Existe ao longo deste ano de diário a clivagem entre a Holanda e Portugal. Alternadamente o autor está em Amesterdão ou em Mogadouro, Carviçais. Aqui o mundo exterior, com seus estranhos e fortes personagens, próprios das terras do interior, têm uma força que os de lá não têm. No centro da civilização outras abstrações, outros personagens e observações ganham expressão. O que de mais marcante nos fica passa-se em Trás-os-Montes, entre a tristeza do abandono, do desaparecimento progressivo dos habitantes do interior, de certa ferocidade e extravagância dos retratos de vizinhos e conhecidos, da casa em ruínas, do desespero da papelada e da burocracia, da mãe que sempre foi difícil. Tudo nos diverte e nos torna cépticos na crueza deste olhar que olha de frente, compreensivo e rigoroso. Vivendo longe consegue ver Portugal com a distância que melhor permite a clareza, como a distância da pantalha de cinema. «Aquela melancolia à portuguesa, cheia de insatisfações e insondáveis dores, paradoxos, desejos contraditórios de fugir e ao mesmo tempo ficar, o todo envolto em colossal apatia»…

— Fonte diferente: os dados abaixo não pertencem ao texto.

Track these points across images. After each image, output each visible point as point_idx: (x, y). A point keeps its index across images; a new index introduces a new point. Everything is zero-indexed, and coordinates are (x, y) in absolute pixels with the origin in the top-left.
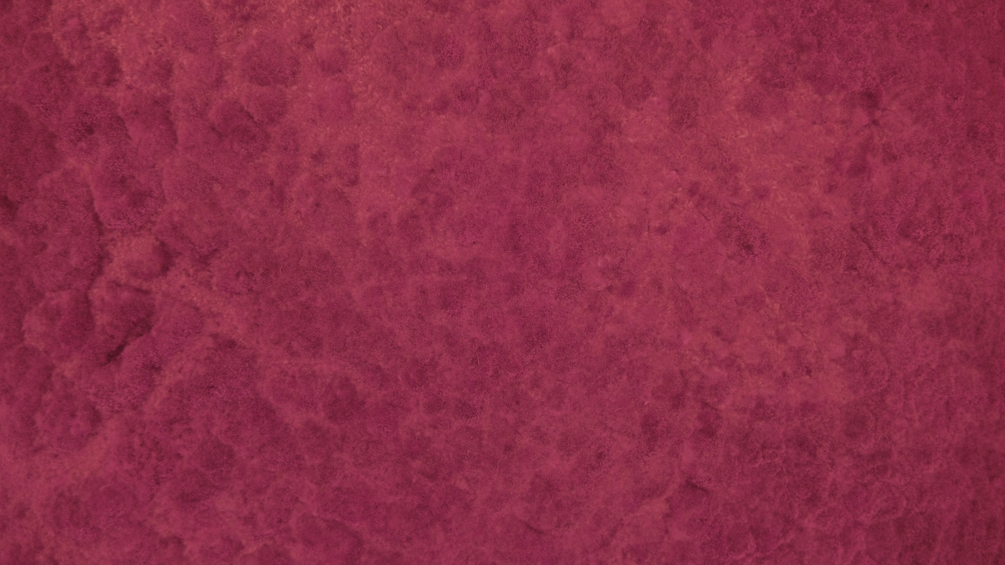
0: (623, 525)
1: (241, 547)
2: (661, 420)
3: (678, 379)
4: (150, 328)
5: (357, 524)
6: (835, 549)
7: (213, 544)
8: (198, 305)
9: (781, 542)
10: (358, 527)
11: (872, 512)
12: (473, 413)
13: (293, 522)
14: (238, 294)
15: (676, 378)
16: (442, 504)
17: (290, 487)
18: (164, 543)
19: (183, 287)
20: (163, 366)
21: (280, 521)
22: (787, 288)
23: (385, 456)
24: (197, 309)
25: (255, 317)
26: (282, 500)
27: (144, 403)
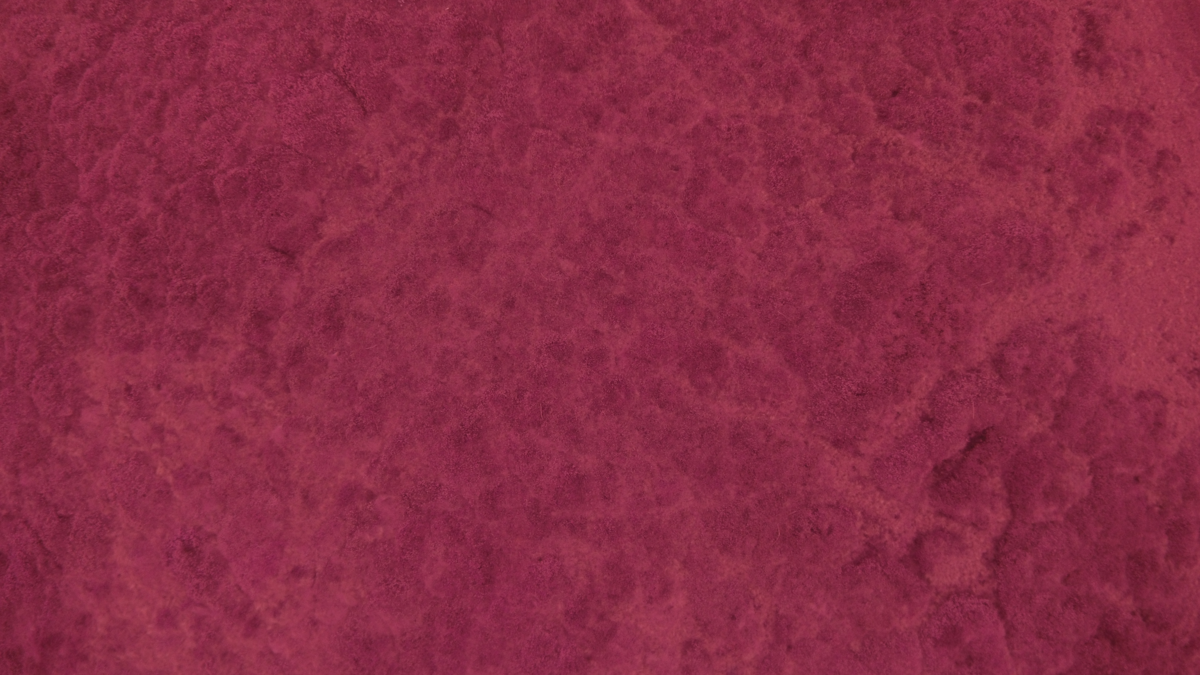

Fica-nos a ideia de um homem que cumpre e aceita, com a paciência que consegue, os obstáculos que a vida lhe põe pela frente, que não faz figura, que não cria um personagem de si próprio, que não tem ilusões, que sabe que a vida é quase todos os dias rotina e trabalho, sem glória nem charme, e com esta autenticidade pensa pela sua cabeça sobre tudo com que se depara, do mais pequeno do quotidiano até aos monstros sagrados das letras e do pensamento. É com alguma surpresa que o vemos desfazer grandes venerados da literatura portuguesa como Cardoso Pires e até Aquilino Ribeiro. Sobre Cardoso Pires, a título de exemplo: «A franqueza manda dizer que nunca apreciei o seu estilo nem os temas de que tratava», explicando o que lhe desagrada na obra e no homem. É sempre saudável depararmo-nos com opiniões dissonantes que vêm estragar a unanimidade. Faz algumas listas de intocáveis que amou mas que não resistiram à passagem do tempo, e isso mostra uma cabeça com a frescura de pensar sozinha, que é o tipo de solidão que faz companhia.
Se Rentes de Carvalho queria conversar conseguiu. Conversa connosco e convida-nos a conhecer e a medir por nós próprios o mundo e quem por cá anda ou andou.